Wolf Alice formed in London in 2010 with the core being Ellie Rowsell with Joff Oddie on guitar, a few years later adding Theo Ellis on bass and Joel Amey on drums. This was the band tonight with the addition of a keyboard player for the tour. (My pics aren’t the best but I was up in The Gods.)




After a few singles in 2013 they released debut album ‘Love is Cool’ in June 2015. This, along with their two other albums, was listed for the Mercury Prize but it was the second album ‘Visions of Life’ that won that prize in 2018, after its 2017 release.
‘Beautifully Unconventional’ is my pick off that one, here performed in the Radio 1 Live Lounge.
Tonight’s Wolf Alice set

By 8.45pm the singing, sweating crowd were at bursting point and on came Wolf Alice. Relief and euphoria. They started with ‘Smile’ from the new album, one of eight tracks taken from the new album – ‘Blue Weekend’ – some of these never having been performed live before. No I wouldn’t have known this but there is enough intense interest in this band to guarantee a well scrutinised and updated set list on-line within hours.

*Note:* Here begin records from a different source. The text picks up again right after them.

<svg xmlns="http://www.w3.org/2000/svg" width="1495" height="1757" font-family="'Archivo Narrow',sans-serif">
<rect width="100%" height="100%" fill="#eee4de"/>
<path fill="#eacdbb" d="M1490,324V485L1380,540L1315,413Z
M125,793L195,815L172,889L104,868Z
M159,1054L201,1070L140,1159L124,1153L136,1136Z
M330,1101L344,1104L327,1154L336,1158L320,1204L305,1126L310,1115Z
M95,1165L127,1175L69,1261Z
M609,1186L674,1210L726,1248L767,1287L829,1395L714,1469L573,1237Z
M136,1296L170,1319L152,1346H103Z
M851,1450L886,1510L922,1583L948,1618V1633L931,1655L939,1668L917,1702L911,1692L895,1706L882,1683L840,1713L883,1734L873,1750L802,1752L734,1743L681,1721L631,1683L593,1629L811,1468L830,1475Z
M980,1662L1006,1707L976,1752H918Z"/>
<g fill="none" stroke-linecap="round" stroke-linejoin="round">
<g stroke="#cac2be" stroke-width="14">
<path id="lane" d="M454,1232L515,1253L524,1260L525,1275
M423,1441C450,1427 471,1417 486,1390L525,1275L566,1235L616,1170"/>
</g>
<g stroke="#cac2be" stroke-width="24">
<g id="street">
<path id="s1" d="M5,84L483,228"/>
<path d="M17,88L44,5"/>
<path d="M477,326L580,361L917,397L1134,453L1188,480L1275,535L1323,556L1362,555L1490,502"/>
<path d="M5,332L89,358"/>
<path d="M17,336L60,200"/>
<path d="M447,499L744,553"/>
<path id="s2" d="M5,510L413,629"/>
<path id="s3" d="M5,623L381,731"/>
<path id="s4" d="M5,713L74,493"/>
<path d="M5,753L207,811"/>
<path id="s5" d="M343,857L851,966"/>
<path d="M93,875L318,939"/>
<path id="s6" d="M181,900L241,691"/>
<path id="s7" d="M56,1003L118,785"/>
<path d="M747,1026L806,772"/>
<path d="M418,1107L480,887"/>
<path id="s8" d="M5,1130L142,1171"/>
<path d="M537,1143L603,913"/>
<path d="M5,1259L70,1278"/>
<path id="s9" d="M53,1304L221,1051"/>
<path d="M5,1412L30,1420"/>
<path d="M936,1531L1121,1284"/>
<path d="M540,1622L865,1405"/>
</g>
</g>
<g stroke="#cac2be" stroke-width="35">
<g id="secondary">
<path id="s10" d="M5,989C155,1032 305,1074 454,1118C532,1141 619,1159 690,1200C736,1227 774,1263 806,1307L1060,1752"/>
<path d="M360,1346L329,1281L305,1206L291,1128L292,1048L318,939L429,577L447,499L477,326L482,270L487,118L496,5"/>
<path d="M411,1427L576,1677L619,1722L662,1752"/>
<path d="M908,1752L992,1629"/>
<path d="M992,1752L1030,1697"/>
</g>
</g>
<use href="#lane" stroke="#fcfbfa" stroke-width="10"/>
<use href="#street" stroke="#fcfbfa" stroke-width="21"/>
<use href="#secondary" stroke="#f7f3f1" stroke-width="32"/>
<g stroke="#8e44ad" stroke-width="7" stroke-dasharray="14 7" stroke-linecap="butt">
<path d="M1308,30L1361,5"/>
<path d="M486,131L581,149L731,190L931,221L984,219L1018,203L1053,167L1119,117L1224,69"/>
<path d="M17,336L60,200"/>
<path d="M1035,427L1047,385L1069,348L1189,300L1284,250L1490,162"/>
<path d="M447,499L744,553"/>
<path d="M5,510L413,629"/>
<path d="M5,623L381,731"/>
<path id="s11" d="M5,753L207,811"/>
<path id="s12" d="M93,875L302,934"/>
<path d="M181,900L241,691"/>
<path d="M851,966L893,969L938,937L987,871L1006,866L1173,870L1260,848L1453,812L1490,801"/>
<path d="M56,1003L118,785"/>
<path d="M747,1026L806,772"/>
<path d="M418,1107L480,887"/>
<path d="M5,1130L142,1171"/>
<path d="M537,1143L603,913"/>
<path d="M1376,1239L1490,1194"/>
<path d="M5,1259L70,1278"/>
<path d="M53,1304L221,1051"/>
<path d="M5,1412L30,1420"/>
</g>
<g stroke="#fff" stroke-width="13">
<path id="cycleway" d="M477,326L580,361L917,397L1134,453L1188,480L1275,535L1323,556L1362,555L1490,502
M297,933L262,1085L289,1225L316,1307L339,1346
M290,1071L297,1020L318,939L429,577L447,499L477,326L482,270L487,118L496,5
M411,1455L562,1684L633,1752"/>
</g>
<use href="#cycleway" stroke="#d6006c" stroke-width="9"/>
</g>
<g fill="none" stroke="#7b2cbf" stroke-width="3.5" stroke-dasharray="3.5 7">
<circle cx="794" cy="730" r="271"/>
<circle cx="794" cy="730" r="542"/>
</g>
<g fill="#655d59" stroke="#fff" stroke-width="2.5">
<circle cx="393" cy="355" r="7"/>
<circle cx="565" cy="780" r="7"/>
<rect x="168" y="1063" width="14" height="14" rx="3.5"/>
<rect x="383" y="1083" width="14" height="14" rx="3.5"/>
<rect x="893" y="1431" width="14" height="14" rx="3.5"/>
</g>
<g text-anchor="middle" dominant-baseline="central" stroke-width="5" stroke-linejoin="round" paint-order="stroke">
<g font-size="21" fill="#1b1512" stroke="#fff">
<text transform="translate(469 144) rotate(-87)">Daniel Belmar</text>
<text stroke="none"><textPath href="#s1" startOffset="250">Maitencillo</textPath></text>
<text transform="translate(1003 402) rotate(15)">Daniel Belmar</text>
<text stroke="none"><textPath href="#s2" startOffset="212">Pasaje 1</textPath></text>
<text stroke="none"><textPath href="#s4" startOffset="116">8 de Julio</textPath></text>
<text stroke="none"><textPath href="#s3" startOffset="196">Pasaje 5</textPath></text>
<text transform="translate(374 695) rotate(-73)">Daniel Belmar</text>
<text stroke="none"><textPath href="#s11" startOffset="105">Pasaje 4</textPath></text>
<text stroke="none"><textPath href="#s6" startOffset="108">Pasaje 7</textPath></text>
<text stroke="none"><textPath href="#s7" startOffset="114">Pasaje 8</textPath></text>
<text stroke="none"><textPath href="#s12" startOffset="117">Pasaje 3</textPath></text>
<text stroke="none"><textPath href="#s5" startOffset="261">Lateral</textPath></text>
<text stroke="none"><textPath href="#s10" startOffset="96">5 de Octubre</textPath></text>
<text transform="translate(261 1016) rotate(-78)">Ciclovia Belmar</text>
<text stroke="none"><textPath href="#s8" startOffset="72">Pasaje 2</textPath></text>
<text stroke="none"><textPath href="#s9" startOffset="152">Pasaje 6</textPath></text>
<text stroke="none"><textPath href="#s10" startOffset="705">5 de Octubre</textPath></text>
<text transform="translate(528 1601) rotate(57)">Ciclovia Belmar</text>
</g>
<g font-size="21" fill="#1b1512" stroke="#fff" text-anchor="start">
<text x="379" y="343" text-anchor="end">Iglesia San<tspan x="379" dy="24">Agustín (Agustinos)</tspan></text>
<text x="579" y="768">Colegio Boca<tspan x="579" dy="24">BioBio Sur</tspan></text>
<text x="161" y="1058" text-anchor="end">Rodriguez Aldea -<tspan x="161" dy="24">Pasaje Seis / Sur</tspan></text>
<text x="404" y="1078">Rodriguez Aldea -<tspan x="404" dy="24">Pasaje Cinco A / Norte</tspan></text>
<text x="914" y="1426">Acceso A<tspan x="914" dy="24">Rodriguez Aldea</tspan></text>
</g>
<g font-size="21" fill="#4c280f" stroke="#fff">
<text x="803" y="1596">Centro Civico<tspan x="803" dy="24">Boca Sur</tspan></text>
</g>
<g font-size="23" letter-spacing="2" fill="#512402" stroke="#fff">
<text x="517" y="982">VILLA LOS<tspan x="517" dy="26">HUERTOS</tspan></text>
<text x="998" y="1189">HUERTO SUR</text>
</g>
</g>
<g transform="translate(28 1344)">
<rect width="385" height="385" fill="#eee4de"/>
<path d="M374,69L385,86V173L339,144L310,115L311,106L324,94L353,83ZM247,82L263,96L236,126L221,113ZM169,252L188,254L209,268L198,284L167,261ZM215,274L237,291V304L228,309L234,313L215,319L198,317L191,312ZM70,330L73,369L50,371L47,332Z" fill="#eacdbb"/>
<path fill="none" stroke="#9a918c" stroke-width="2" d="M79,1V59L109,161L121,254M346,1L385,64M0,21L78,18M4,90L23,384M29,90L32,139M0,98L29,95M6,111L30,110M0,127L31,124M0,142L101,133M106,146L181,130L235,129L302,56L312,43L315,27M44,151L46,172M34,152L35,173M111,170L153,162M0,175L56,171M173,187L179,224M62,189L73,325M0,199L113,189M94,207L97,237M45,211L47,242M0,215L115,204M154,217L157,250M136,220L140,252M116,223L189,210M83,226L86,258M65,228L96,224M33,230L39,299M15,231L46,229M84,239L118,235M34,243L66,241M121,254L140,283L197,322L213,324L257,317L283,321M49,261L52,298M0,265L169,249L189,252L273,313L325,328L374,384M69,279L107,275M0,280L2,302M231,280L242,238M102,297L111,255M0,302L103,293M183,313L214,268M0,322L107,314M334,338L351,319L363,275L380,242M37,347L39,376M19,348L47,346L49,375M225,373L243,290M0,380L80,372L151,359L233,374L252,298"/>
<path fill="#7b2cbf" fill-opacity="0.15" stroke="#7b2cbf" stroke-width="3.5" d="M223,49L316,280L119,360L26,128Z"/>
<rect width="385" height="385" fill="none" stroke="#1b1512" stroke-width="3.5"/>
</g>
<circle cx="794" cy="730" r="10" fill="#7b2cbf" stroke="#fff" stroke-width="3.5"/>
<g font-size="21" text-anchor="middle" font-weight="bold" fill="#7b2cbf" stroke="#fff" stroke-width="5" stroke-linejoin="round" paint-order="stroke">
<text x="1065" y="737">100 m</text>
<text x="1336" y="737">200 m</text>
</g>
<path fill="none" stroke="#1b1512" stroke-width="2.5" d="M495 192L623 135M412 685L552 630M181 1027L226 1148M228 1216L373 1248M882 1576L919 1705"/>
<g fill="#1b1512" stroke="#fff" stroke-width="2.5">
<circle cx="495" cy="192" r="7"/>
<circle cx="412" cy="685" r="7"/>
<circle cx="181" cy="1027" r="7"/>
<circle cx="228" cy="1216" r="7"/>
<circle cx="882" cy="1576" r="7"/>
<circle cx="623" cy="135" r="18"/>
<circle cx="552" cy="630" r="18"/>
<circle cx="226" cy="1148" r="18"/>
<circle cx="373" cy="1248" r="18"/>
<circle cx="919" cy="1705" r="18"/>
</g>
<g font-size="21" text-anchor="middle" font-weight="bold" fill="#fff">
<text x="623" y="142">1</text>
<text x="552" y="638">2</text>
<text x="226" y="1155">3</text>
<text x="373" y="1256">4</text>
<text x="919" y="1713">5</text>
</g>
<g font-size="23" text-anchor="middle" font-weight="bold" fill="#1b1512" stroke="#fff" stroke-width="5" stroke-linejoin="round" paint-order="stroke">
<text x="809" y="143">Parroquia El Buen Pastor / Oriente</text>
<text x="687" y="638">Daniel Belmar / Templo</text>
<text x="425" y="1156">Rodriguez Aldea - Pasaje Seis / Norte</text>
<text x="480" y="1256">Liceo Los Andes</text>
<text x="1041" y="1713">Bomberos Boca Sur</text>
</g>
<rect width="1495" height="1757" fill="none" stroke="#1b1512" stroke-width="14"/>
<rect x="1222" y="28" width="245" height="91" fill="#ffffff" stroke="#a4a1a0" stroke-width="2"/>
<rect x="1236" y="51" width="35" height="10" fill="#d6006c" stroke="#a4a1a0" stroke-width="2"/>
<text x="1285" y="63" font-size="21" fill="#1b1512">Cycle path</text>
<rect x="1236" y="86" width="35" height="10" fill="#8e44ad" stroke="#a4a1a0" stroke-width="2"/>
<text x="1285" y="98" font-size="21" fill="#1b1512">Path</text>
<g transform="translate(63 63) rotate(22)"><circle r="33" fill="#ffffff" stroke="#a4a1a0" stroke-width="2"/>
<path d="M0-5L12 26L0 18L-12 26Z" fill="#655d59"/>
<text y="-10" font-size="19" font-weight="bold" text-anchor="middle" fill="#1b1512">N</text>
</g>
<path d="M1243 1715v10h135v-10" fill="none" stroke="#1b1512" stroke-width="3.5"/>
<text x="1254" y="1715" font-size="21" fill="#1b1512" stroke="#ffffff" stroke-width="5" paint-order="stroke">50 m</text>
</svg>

The crowd was as bouncy and mobile as I can remember at the O2 here in Boscombe, spurred on by the early appearence of ‘Beautifully Unconventional’ and ‘Formidable Cool’ in the set. Mosh pits opened up all over the place – these vaccines better be good. I was happy to watch from above tonight with the near aerial view…not ideal for my pocket zoom pics mind.

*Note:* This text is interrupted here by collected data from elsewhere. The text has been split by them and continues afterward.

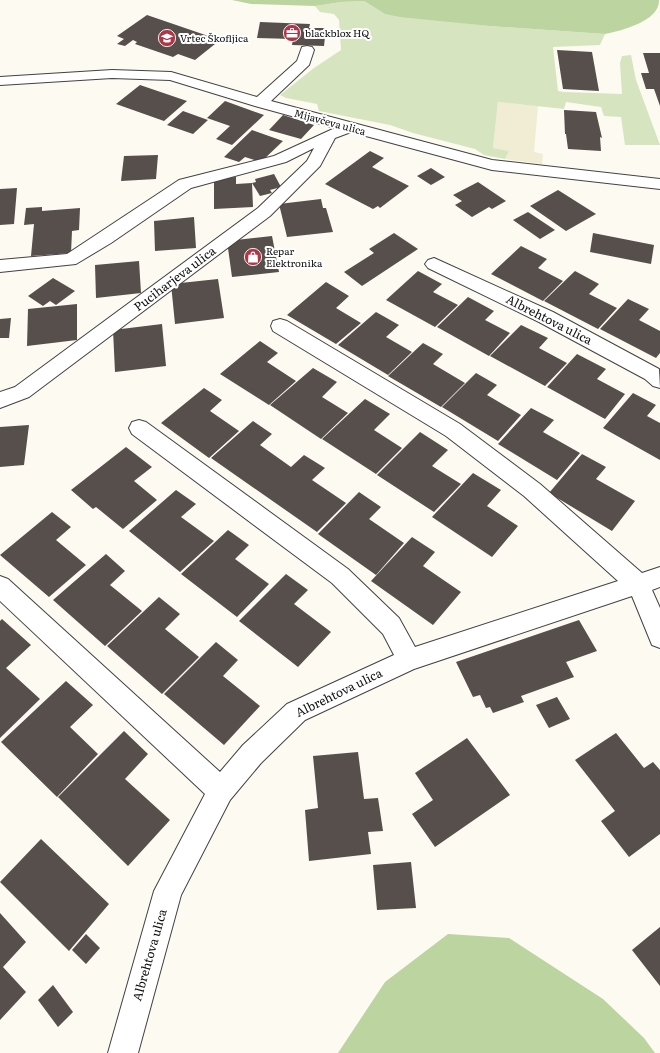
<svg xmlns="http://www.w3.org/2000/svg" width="660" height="1053" font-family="Literata,serif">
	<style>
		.farmland { fill: #f1ecd4 }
		.green { fill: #d6e5bf }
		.forest { fill: #bcd4a0 }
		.building { fill: #564f4c }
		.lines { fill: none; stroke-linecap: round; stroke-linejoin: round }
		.minor-casing { stroke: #424242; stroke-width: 2 }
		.minor { fill: #fff; fill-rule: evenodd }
		.labels { text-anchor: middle; stroke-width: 4; stroke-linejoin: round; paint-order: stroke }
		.far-poi-label { font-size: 10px; fill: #0f0f0f; stroke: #fff; text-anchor: start }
		.far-street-label { font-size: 10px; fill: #0f0f0f; stroke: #fff }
		.street-label { font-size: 12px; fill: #0f0f0f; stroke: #fff }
	</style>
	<rect width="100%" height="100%" fill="#fdfaf2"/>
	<!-- farmland -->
	<path class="farmland" d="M498,102l40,4 -4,46 9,2 -1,10 -37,-5 3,-8 -15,-3z"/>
	<!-- green -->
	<path class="green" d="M364,1l21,13 104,12 116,8 -5,11 -47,2 5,44 6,1 58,2 -2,-31 2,-7 9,-1 5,25 24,65h-35l-4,-28 -17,-1 -3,-9 -35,-5 -2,7 -66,-7 -5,46 16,3 -4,8 -21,-4 -9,-6 -62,-16 -23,-8 -71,-14 -2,-7 -31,-6 -6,-3 34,-27 27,-18 -2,-30 -5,-6 -14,-2 -5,-6 26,-4z"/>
	<!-- forest -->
	<path class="forest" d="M232,0h427c1,21 -38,31 -54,34l-116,-8 -89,-9 -15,-3 -21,-13 -23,1 -26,4 -64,-2z
		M448,934l61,4 94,61 41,39 11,15h-317l47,-71z"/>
	<!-- building -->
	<path class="building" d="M147,15l73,25 -25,20 -17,-6 -5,3 -38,-13 2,-2 -4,-2 -8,6 -8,-2 7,-5 -7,-3z
		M260,22l50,2 -1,4h17l-2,18 -32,-1 1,-6 -36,-1z
		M557,50l35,2 7,39 -36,-2z
		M643,53h17v53l-6,-17h-8l-5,-16h8z
		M140,85l47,16 -23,20 -48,-17z
		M225,101l39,14 -32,30 -16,-6 14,-13 -23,-8z
		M564,110l32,2 6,26 -2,-1 1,14 -33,-2 -2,-15h-1z
		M183,111l25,9 -15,14 -26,-9z
		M283,115l31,10 -13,14 -32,-9z
		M252,130l31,11 -22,21 -16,-5 -6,5 -15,-5z
		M370,151l14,7 -12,9 37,19 -29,22 -2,-2 -5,3 -48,-25z
		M158,155l-2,24 -35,2 3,-25z
		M431,168l14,9 -14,8 -14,-9z
		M274,174l7,13 -11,3 2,3 -12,3 -8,-13 1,24 -39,2v-31l22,-1v7l16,-1 4,-1 -1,-3z
		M478,182l28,19 -14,8 -3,-2 -17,10 -17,-12 7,-4 -9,-6z
		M17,188l-3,36 -14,1v-36z
		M558,190l38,24 -30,17 -36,-25z
		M321,199l2,9h3l7,24 -46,5 -8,-33z
		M42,207v4l38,-3 -1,22 -7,1 -1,22 -40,3 3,-32 -10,1 2,-17z
		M528,212l27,18 -15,9 -27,-19z
		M194,217l2,31 -41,3 -1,-30z
		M394,233l24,16 -56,37 -18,-14 30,-19 -5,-4z
		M593,233l61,12 -3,19 -61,-12z
		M272,236l7,36 -47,5 -5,-36z
		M521,246l26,13 -9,9 25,13 -20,20 -52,-27z
		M139,261l2,32 -45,5 -1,-33z
		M418,271l24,13 -9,8 25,13 -23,22 -49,-27z
		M575,271l24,13 -10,10 28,14 -19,21 -54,-28z
		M53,278l22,13 -19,14 -6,-4 -7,5 -15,-10z
		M218,279l6,39 -49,6 -4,-40z
		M326,282l23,14 -13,12 25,15 -25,21 -49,-29z
		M468,297l26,14 -9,9 25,13 -21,23 -52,-29z
		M628,299l21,10 -10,11 21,11v22l-4,5 -56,-29z
		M77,304v36l-50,6 1,-37z
		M376,312l23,13 -13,12 26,15 -24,23 -50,-30z
		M11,318l-2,20h-9v-19z
		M162,324l4,42 -51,6 -2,-42z
		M521,325l27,13 -9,10 28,15 -22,23 -55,-30z
		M260,341l18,12 -11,9 29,19 -27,24 -49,-31z
		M423,343l20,11 -10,10 32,19 -24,24 -53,-31z
		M577,354l29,15 -9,10 28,15 -20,25 -58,-32z
		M313,368l24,14 -15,15 26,16 -27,26 -51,-34z
		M476,373l21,12 -10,10 34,20 -23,26 -56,-34z
		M204,388l18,12 -12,11 29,20 -30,27 -48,-35z
		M633,393l23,12 -9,11 13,7v37l-57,-32z
		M365,399l25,15 -16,16 28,18 -26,26 -54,-35z
		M531,408l23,12 -11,12 37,21 -23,27 -59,-36z
		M253,421l19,13 -12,11 31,22 13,-12 21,13 -13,12 34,23 -29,29 -106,-74z
		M29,425l-5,40 -24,2v-40z
		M420,432l28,18 -16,16 29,18 -27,28 -57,-37z
		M126,447l26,20 -18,14 23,19 -34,29 -27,-22 -3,2 -22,-19z
		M582,454l24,13 -10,12 39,22 -23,30 -63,-38z
		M473,473l28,17 -14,16 31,20 -26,31 -60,-40z
		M176,490l20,14 -15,13 33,24 -34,31 -51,-41z
		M359,492l22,15 -12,12 35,24 -28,32 -58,-41z
		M52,512l19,15 -15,13 30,25 -37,32 -49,-42z
		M228,530l21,15 -14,14 34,25 -32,33 -56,-43z
		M412,537l23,15 -12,14 38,26 -28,33 -62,-44z
		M106,554l19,17 -15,14 32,26 -37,35 -52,-46z
		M286,574l22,16 -14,14 37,28 -33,35 -59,-46z
		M159,597l21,17 -15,15 34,28 -37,37 -55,-48z
		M2,619l29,26 -25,23 34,31 -40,39v-117z
		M579,620l18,31 -31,11 8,15 -53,19 3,6 -31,11 -3,-6 -4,1 -6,-13 -7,2 -17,-35z
		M216,642l22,18 -15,16 37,30 -36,39 -60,-51z
		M66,681l27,24 -23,22 28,27 -41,43 -56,-55z
		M557,697l13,22 -21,9 -13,-23z
		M124,731l24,23 -23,25 45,41 -42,46 -70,-69z
		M616,733l28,35 9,-6 7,8v64l-31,23 -28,-36 14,-10 -40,-51z
		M467,738l43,57 -75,52 -23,-33 21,-14 -18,-27z
		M358,752l6,47 14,-1 5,33 -15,1 3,22 -62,7 -4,-51 13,-2 -5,-52z
		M41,839l68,65 -40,47 -69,-69z
		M411,862l5,46 -39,2 -4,-45z
		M0,913l26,29 -23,25 23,25 -26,28z
		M660,927v59l-28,-36z
		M86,934l14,14 -14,16 -14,-14z
		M53,985l20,27 -15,15 -20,-27z"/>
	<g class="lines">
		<defs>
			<path id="minor" d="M307,46l5,1 2,3 -5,15 -38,36 221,59 168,19v10l-168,-19 -141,-38 -16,6 -15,28 -50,50 -241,181 -29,11v-16l15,-5 243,-179 49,-47 7,-13 -28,14 -95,26 -80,55 -35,21 -76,8v-12l67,-6 112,-74 95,-24 61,-28 -80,-22 -85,-26 -58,-2 -112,7v-8l112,-7 59,2 86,25 40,-36 5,-14z
				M434,258l119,54 106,57 1,19 -7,-2 -8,-7 -106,-57 -111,-54 -3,-4 3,-4z
				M280,319l7,2 173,103 80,60 102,89 18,-6v20l-8,3 8,18v40l-8,-3 -20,-49 -218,73 -109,51 -44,43 -31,37 -49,95 -43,158h-30l46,-162 51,-97 -205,-193v-25l8,3 212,193 23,-27 44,-41 107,-49 -11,-21 -51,-51 -200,-149 -3,-6 3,-6 7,-2 7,2 202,147 51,49 16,29 203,-66 -94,-85 -78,-60 -173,-105 -2,-5 2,-5z"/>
		</defs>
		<!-- minor casing -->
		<use href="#minor" class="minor-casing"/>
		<!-- minor -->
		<use href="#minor" class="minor"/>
	</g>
	<!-- icons -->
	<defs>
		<symbol id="office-disc" viewBox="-11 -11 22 22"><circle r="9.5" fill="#af3647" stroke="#fff"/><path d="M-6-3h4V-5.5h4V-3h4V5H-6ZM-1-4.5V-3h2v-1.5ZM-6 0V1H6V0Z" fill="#fff"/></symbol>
		<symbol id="school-disc" viewBox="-11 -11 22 22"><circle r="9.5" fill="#af3647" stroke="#fff"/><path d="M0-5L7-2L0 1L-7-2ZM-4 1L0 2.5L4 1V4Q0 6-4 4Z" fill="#fff"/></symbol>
		<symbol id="shop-disc" viewBox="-11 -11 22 22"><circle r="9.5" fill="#af3647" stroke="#fff"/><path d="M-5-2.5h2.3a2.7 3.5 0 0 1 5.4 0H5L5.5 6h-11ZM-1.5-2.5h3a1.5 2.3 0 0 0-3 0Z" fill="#fff"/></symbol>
	</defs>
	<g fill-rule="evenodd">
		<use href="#office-disc" x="282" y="23" width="20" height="20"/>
		<use href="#school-disc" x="157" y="28" width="20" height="20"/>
		<use href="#shop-disc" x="243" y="247" width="20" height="20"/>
	</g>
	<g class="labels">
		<!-- far-poi labels -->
		<g class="far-poi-label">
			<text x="305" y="37">blackblox HQ</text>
			<text x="180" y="42">Vrtec Škofljica</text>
			<text x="266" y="255">Repar<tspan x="266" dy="12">Elektronika</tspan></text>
		</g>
		<!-- far-street labels -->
		<g class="far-street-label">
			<text transform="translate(330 122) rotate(15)" y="4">Mijavčeva ulica</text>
		</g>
		<!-- street labels -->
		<g class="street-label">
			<text transform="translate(175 279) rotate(-37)" y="4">Puciharjeva ulica</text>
			<text transform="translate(549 320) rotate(27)" y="4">Albrehtova ulica</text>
			<text transform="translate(339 693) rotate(-26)" y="4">Albrehtova ulica</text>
			<text transform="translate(150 955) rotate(-74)" y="4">Albrehtova ulica</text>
		</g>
	</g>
</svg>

Barely any chat between songs beyond a whoop here and there and smiling appreciative faces at this frenzy. It might have been two years since the last proper show but no one had forgotten them.
They do have a really good mix of material with the wild and more aggressive bits further fuelling the mobile pockets of moshing. Atmosphere was dripping down the walls.
You get the drift from this phone clip from above – this was one from the latest album: ‘Play the Greatest Hits’. (My phone clip on YouTube)
I can hear bits of Siouxsie in there at times on the punchy ones or Liz Fraser, Cocteau Twins on the quieter ones. I imagine quite a cross over with a Florence and the Machine audience. Hard to guage trend mind as most were dressed for the beach.

Not a particularly long set but an intense hour and a quarter before they finish with the title track from their last album, ‘Visions of Life’ before one more as an encore from the latest one ‘Last Man on Earth’.
A brilliant performance in front of a brilliant and very sweaty audience. Even The Guardian reviewer must have enjoyed it and could feel the heat – Guardian review.